What contributes to women’s insecurity in Medellin?

During fieldwork in May and June this year, I spoke with activists working in the many women’s movements and grassroots organizations in Medellin organized under the MESA DE TRABAJO DE MUJER DE MEDELLIN. All of the activists I interviewed described the situation of insecurity that many women experience in Medellin in both the private (e.g. the home) and the public spheres. Women tend to avoid certain public spaces (e.g. dirty areas, parks with little illumination) in the city because they are afraid of being harassed, beaten, or raped.

What contributes to women’s insecurity in Medellin?

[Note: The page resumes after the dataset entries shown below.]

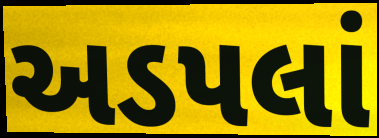
અડપલાં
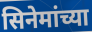
सिनेमांच्या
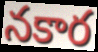
నకార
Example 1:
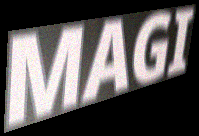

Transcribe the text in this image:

MAGI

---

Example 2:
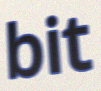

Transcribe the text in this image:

bit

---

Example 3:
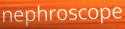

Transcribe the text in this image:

nephroscope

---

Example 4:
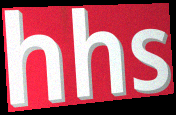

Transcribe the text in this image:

hhs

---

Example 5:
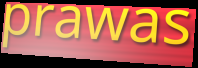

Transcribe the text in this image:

prawas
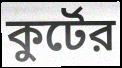
কুর্টের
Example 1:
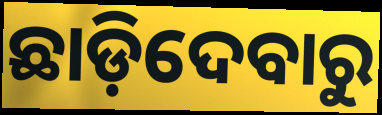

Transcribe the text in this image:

ଛାଡ଼ିଦେବାରୁ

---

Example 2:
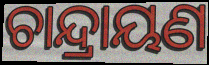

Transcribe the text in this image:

ଚାନ୍ଦ୍ରାୟଣ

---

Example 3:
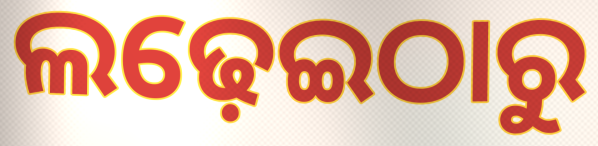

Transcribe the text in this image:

ଲଢ଼େଇଠାରୁ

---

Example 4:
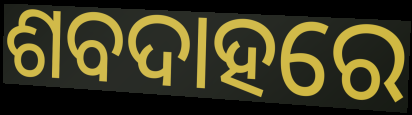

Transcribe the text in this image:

ଶବଦାହରେ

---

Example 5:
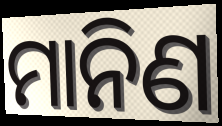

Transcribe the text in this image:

ମାନିଣ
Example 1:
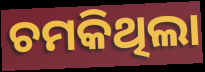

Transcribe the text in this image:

ଚମକିଥିଲା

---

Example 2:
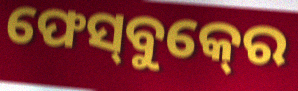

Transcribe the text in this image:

ଫେସ୍‍ବୁକ୍‍ରେ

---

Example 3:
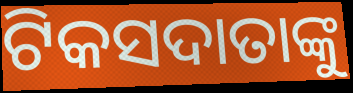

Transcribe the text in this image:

ଟିକସଦାତାଙ୍କୁ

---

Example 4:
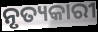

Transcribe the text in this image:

ନୃତ୍ୟକାରୀ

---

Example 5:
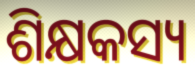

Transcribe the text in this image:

ଶିକ୍ଷକସ୍ୟ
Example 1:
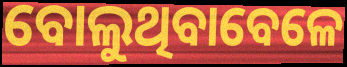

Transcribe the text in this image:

ବୋଲୁଥିବାବେଳେ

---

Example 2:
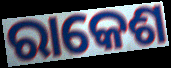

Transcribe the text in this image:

ରାକେଶ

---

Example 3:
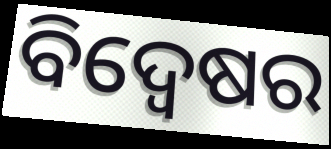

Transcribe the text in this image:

ବିଦ୍ବେଷର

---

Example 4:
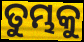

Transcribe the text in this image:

ତୁମ୍ଭକୁ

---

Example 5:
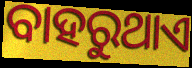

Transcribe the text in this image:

ବାହରୁଥାଏ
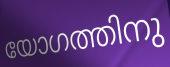
യോഗത്തിനു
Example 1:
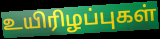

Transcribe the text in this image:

உயிரிழப்புகள்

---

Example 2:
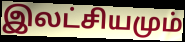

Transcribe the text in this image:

இலட்சியமும்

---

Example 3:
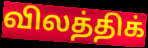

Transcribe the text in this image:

விலத்திக்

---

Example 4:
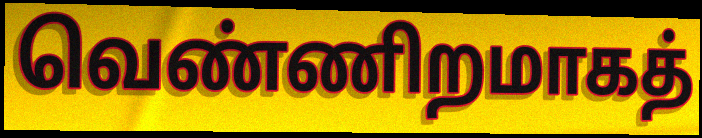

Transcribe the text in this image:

வெண்ணிறமாகத்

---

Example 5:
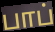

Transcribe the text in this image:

பாப்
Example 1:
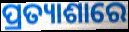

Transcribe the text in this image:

ପ୍ରତ୍ୟାଶାରେ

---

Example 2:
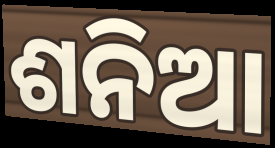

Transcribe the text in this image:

ଶନିଆ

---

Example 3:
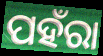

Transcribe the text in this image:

ପହଁରା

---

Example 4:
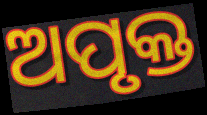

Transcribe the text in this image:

ଅପୃକ୍ତ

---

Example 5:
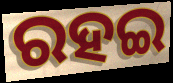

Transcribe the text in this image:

ରହଇ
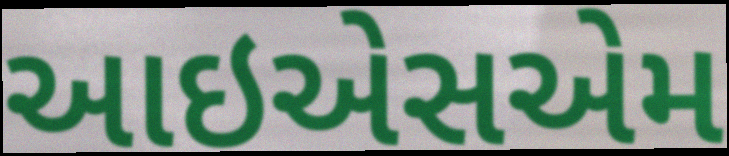
આઇએસએમ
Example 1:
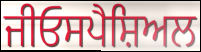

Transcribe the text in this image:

ਜੀਓਸਪੈਸ਼ਿਅਲ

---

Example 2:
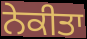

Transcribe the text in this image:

ਨੇਕੀਤਾ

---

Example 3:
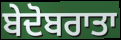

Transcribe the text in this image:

ਬੇਦੋਬਰਾਤਾ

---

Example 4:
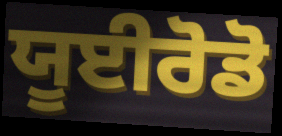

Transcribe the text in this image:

ਯੂਈਰੋਡੋ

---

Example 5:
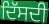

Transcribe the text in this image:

ਦਿੱਸਦੀ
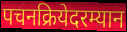
पचनक्रियेदरम्यान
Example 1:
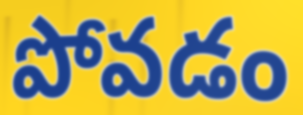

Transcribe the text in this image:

పోవడం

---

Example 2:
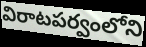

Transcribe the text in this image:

విరాటపర్వంలోని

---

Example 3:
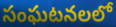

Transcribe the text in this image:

సంఘటనలలో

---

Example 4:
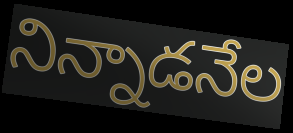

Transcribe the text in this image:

నిన్నాడనేల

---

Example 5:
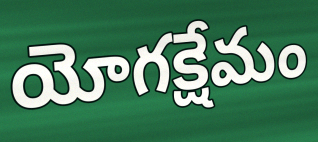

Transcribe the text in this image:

యోగక్షేమం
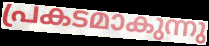
പ്രകടമാകുന്നു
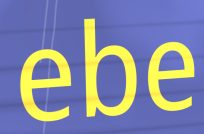
ebe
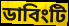
ডাবিংটি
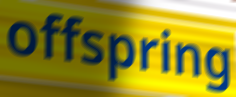
offspring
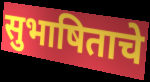
सुभाषिताचे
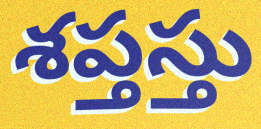
శప్తస్తు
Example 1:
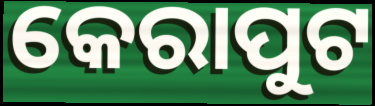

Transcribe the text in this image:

କେରାପୁଟ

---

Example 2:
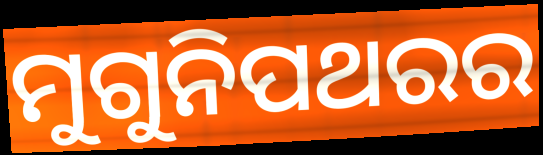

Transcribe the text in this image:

ମୁଗୁନିପଥରର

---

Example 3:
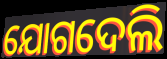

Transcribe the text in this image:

ଯୋଗଦେଲି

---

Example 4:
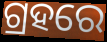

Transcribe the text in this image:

ଗ୍ରହରେ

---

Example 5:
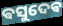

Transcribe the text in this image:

ଵସୁଦେଵ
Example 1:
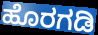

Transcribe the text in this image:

ಹೊರಗಡಿ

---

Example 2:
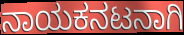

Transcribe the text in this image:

ನಾಯಕನಟನಾಗಿ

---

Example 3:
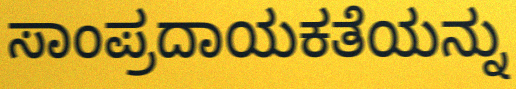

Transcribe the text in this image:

ಸಾಂಪ್ರದಾಯಕತೆಯನ್ನು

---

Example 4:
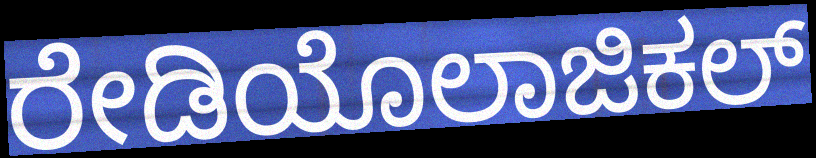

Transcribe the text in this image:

ರೇಡಿಯೊಲಾಜಿಕಲ್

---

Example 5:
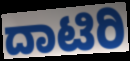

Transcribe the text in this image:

ದಾಟಿರಿ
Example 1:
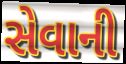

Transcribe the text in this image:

સેવાની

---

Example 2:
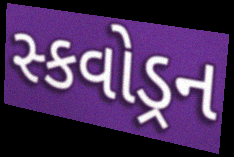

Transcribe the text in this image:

સ્કવોડ્રન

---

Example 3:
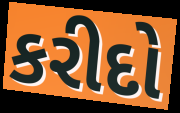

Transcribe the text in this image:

કરીદો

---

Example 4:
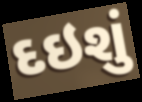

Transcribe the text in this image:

દઇશું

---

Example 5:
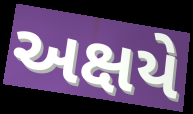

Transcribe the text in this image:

અક્ષયે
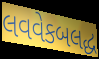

According to the women’s movements and grassroots organizations, aside from patriarchy and machismo culture, state urban planning spatial policies -known as the Plan de Ordenamiento Territorial or POT- contribute to making the city unsafe for women. All municipalities in Colombia by mandate must have spatial planning policies. Furthermore, these spatial policies must be revised after some years. After revising Medellin’s POT, the MESA DE TRABAJO DE MUJER DE MEDELLIN observed that the urban planning spatial policies:

  • Were gender blind.
  • Did not address public security for women, only security in general. Thus, violence against women tends to be neglected.
  • Created a built environment unsafe for women.

During the revision of Medellin’s POT in 2014, the MESA DE TRABAJO DE MUJER DE MEDELLIN went to various participation spaces demanding state urban planners and practitioners the inclusion of a gender perspective. Here too, they encountered obstacles. For instance, some urban planning practitioners initially refused to include a gender perspective in the POT.

Today, Medellin’s POT includes the principle of a gender perspective. Despite this achievement in urban planning spatial policies, the MESA DE TRABAJO DE MUJER DE MEDELLIN pointed out that the gender perspective in the POT was still too abstract.

“This is the next step”, one activist told me, “turning the gender perspective in Medellin’s urban spatial policies into practices for a safer city for women”.